If, after running a query, this _SUCCESS
file is zero bytes long, the
manifest committer has not been used.
If it is not empty, then it can be examined.
Viewing _SUCCESS
file files through the
ManifestPrinter
tool
The summary files are JSON, and can be viewed in any text editor.
For a more succinct summary, including better display of statistics, use the
ManifestPrinter
tool.
hadoop org.apache.hadoop.mapreduce.lib.output.committer.manifest.files.ManifestPrinter <path>
This works for the files saved at the base of an output directory, and any reports saved to a report directory.
Collecting Job Summaries
The committer can be configured to save the _SUCCESS
summary files to a
report directory, irrespective of whether the job succeed or failed, by setting a fileystem
path in the option
mapreduce.manifest.committer.summary.report.directory
.
The path does not have to be on the same store/filesystem as the destination of work.
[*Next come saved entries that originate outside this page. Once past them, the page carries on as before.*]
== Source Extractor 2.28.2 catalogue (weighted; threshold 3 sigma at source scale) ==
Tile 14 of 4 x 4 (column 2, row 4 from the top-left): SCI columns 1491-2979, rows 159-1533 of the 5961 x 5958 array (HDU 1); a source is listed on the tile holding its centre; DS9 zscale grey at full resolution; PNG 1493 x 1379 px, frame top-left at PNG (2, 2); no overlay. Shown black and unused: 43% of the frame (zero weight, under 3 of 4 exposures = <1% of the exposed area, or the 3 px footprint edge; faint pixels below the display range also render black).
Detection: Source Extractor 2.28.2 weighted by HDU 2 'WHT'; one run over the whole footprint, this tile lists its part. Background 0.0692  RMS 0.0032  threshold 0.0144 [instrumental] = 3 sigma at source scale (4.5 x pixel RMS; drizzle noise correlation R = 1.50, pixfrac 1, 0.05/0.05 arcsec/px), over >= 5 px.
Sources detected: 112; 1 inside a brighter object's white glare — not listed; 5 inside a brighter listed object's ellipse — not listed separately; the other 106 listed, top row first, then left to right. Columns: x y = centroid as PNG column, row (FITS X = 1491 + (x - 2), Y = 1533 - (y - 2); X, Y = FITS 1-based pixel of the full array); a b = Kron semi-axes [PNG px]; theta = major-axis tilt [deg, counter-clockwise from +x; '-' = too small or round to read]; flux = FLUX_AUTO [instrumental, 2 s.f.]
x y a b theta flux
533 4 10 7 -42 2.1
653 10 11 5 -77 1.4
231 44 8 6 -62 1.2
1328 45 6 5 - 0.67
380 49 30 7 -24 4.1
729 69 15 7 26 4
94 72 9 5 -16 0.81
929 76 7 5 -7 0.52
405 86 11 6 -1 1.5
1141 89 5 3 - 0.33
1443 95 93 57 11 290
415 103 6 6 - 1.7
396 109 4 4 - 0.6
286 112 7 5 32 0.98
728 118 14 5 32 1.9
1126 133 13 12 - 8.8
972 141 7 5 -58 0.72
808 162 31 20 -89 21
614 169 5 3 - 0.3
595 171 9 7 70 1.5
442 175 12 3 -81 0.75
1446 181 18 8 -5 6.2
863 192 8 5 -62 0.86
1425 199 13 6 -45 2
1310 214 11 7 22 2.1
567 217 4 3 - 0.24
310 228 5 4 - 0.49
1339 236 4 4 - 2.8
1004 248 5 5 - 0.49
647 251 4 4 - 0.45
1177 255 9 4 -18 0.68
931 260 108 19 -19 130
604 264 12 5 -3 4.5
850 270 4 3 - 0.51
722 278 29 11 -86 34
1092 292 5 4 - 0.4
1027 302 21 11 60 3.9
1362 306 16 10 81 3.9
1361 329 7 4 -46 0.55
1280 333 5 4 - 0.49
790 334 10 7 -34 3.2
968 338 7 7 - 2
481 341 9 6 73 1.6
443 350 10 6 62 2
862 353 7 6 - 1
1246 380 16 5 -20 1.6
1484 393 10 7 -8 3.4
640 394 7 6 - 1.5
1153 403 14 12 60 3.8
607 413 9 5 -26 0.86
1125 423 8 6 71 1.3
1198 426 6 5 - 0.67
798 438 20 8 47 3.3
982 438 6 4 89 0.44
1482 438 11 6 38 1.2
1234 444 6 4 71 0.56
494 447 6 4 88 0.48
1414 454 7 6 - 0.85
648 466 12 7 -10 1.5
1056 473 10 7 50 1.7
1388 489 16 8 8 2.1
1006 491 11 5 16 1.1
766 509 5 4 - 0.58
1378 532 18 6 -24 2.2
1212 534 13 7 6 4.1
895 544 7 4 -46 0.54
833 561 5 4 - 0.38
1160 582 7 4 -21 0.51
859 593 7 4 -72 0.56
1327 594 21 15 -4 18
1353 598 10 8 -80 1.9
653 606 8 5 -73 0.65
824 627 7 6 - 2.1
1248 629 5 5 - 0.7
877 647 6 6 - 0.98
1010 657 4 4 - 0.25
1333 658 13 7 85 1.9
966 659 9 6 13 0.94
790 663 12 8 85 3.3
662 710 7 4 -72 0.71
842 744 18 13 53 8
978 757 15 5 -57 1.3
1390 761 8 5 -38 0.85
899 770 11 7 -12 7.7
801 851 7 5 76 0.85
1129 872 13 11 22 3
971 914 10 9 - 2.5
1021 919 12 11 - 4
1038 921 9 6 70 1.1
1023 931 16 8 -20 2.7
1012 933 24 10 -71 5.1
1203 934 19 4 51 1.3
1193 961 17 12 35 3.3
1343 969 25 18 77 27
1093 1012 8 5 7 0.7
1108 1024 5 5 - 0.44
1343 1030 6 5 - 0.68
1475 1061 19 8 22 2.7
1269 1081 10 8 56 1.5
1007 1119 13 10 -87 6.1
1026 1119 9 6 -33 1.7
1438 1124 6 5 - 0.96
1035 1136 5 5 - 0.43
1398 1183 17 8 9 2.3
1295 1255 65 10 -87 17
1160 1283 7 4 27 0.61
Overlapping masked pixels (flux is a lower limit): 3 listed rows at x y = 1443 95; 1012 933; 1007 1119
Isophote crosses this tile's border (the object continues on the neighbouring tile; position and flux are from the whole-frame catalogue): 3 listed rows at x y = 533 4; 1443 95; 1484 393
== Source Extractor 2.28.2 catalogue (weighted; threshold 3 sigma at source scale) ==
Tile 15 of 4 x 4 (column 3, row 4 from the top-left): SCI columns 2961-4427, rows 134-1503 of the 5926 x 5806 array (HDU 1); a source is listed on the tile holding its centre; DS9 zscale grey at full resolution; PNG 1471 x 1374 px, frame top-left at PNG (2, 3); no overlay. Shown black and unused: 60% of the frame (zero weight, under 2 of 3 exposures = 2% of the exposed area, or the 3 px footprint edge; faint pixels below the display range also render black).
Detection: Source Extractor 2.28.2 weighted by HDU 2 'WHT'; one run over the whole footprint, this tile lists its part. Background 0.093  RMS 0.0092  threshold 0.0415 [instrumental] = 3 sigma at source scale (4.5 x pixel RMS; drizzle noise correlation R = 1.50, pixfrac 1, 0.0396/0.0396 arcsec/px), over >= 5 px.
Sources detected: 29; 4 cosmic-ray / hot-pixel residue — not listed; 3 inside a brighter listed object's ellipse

For example, a local fileystem could be used.
XML:
<property>
<name>mapreduce.manifest.committer.summary.report.directory</name>
<value>file:///tmp/reports</value>
</property>
spark-defaults.conf:
spark.hadoop.mapreduce.manifest.committer.summary.report.directory file:///tmp/reports
This allows for the statistics of jobs to be collected irrespective of their outcome,
whether or not saving the _SUCCESS
marker is enabled, and without problems
caused by a chain of queries overwriting the markers.